:: EXERCISE INSTRUCTIONS ::
For the records below, please print exactly and only the lines from the one with "Informationen" down to the one with "постачання газу Україні", both ends included, omitting the pictures.

──────── SUPPLIED RECORDS ────────

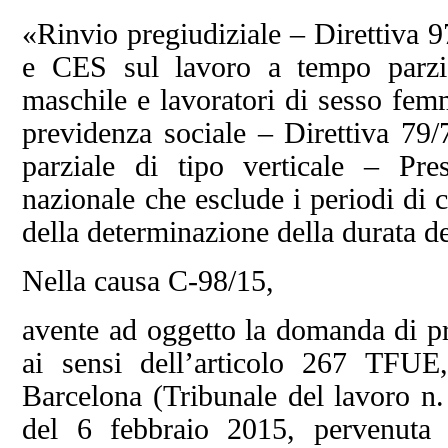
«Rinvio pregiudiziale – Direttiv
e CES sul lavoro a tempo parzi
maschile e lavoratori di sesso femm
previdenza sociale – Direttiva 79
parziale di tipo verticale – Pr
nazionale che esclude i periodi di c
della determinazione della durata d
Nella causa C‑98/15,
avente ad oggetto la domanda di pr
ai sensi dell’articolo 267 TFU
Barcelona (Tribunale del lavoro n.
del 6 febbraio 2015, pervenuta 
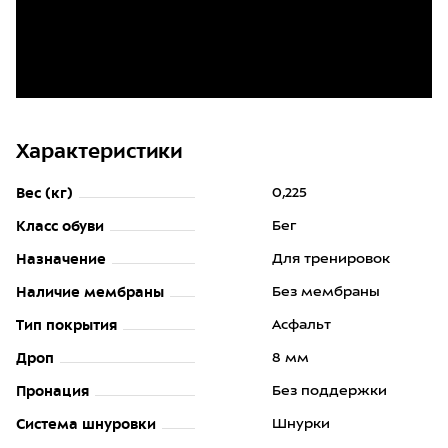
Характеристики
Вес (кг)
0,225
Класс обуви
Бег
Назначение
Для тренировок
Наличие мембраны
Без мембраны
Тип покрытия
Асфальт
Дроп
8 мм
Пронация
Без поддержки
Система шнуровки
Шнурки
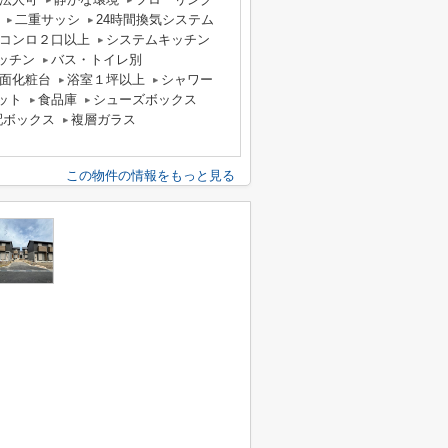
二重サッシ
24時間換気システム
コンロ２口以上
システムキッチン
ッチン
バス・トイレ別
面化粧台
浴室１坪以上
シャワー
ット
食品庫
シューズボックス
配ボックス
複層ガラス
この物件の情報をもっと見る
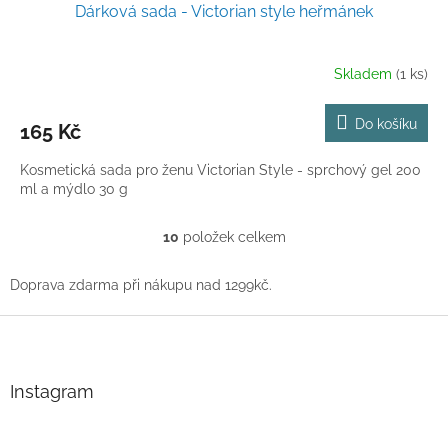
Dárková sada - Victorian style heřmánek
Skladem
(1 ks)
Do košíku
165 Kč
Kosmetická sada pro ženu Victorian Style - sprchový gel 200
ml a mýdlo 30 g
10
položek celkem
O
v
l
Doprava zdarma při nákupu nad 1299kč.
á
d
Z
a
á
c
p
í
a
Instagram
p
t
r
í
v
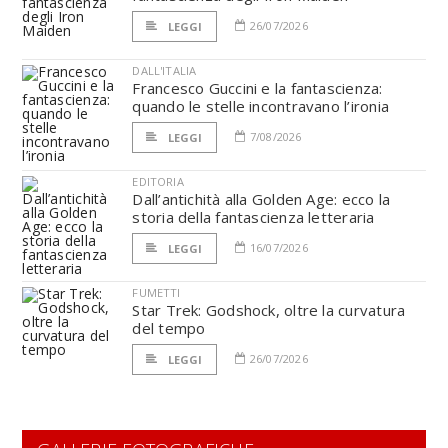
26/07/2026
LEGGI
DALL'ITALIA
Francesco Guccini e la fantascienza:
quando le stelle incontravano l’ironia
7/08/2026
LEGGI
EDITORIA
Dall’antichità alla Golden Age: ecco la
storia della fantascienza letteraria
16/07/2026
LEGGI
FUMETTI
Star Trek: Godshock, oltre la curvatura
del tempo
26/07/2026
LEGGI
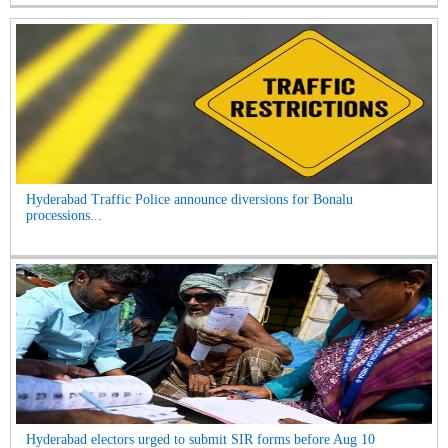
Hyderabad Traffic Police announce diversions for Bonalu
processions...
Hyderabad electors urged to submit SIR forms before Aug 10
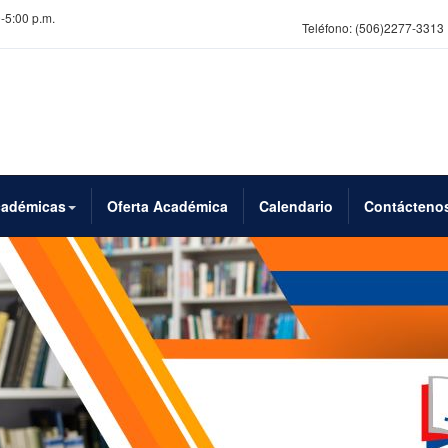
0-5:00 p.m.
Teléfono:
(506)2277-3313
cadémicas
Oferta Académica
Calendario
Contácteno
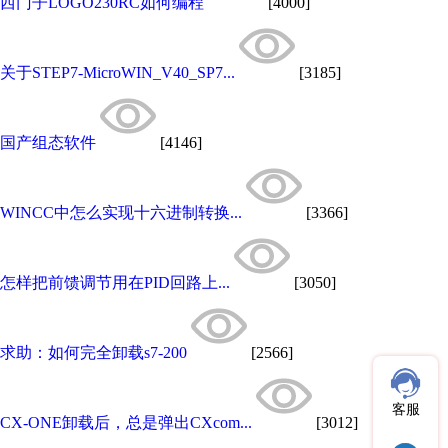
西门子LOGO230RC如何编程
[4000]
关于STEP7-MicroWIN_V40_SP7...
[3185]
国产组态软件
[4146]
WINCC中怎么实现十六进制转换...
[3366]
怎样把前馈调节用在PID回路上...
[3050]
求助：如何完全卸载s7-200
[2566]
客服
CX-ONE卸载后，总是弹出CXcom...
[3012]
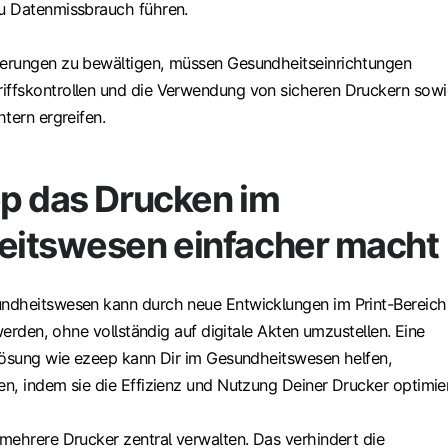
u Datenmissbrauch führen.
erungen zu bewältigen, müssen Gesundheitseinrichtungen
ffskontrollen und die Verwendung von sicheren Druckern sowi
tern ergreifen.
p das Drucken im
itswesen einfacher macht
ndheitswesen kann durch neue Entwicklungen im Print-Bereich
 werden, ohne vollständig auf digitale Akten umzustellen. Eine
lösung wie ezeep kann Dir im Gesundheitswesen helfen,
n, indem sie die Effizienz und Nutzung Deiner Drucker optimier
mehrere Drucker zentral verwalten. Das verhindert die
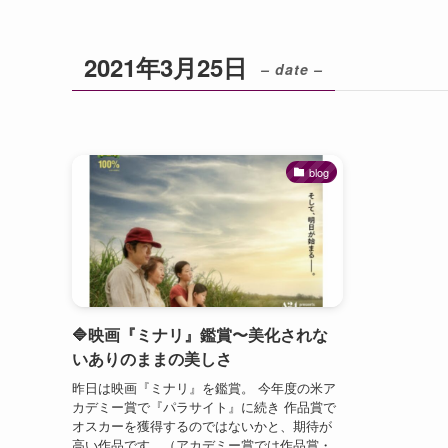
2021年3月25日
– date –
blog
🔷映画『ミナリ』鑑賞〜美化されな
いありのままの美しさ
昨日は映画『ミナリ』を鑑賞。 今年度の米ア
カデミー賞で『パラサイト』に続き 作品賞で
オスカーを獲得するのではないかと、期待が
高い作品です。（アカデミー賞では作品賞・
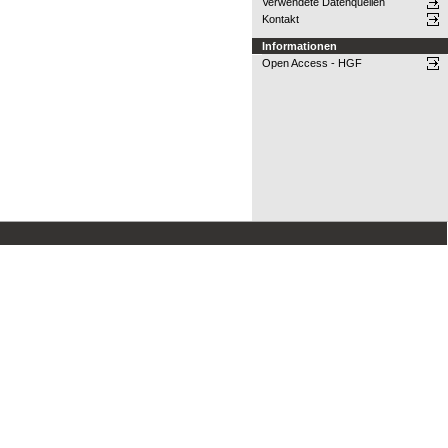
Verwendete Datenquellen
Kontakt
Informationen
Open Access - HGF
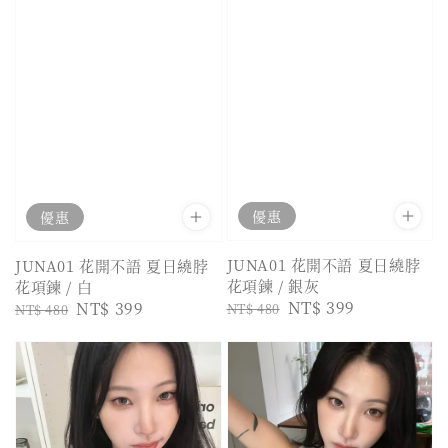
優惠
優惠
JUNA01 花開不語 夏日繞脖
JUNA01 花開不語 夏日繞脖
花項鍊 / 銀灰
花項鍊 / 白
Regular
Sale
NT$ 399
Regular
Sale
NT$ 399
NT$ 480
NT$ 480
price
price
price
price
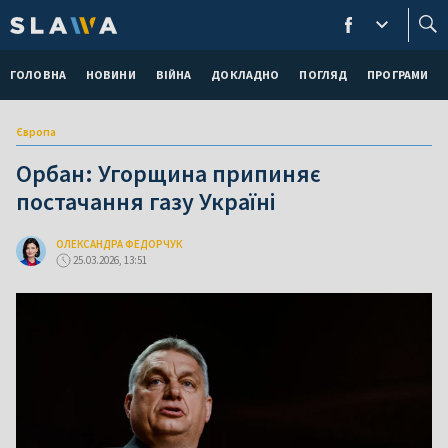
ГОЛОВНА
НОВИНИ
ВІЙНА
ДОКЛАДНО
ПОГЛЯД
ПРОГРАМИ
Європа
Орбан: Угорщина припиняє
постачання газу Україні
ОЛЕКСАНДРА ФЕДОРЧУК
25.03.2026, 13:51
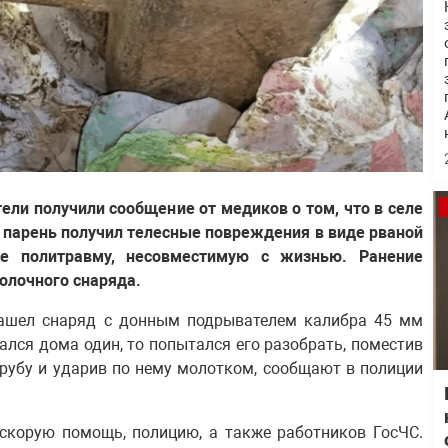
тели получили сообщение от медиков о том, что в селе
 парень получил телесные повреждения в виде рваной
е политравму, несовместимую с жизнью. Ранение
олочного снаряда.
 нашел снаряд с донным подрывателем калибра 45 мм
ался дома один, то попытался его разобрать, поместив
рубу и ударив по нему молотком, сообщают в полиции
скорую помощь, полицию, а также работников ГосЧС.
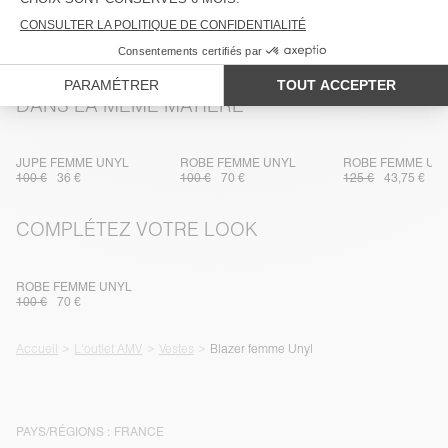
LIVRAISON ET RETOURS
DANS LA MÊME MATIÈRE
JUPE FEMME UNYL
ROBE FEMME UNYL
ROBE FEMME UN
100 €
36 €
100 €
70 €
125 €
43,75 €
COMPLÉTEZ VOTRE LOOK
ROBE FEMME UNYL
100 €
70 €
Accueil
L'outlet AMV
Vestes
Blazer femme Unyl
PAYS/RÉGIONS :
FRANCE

────────

:: ANSWER BOX ::
Informationen
Open Access - HGF
優惠
優惠
JUNA01 花開不語 夏日繞脖
JUNA01 花開不語 夏日繞脖
花項鍊 / 銀灰
花項鍊 / 白
Regular
Sale
NT$ 399
Regular
Sale
NT$ 399
NT$ 480
NT$ 480
price
price
price
price
ГОЛОВНА
НОВИНИ
ВІЙНА
ДОКЛАДНО
ПОГЛЯД
ПРОГРАМИ
Європа
Орбан: Угорщина припиняє
постачання газу Україні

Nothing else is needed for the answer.